RECORDS SUPPLIED section start
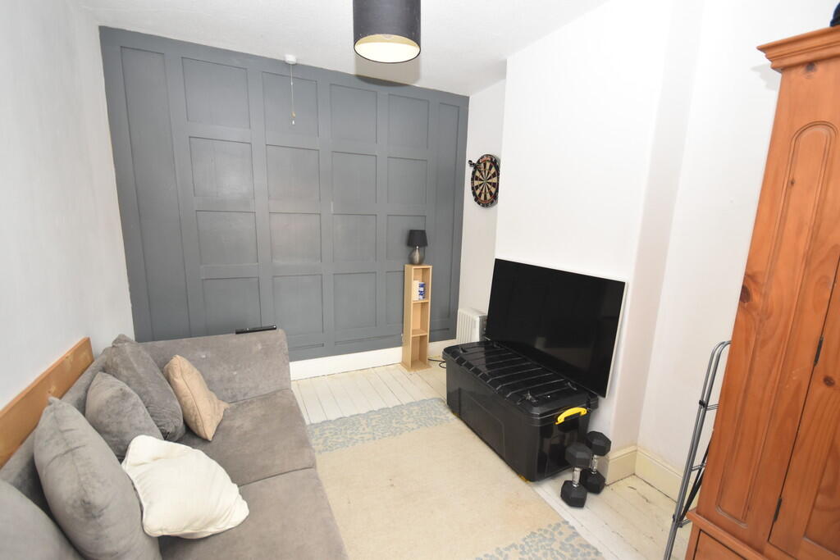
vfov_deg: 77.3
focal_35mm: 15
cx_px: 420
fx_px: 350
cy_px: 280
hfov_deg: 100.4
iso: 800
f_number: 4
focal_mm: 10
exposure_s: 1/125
RECORDS SUPPLIED section end
RECORDS SUPPLIED section start
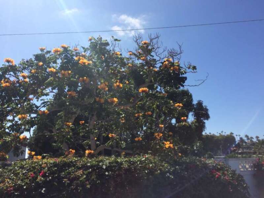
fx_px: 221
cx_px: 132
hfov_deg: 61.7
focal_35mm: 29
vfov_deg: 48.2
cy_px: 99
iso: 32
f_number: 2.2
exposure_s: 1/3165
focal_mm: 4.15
RECORDS SUPPLIED section end
> [WHAT YOU NEED TO DO]
Your answer must consist solely of the lines above between the line holding "vfov_deg: 77.3" and the line holding "exposure_s: 1/125", inclusive, copied exactly.

> [WRITTEN SOLUTION]
vfov_deg: 77.3
focal_35mm: 15
cx_px: 420
fx_px: 350
cy_px: 280
hfov_deg: 100.4
iso: 800
f_number: 4
focal_mm: 10
exposure_s: 1/125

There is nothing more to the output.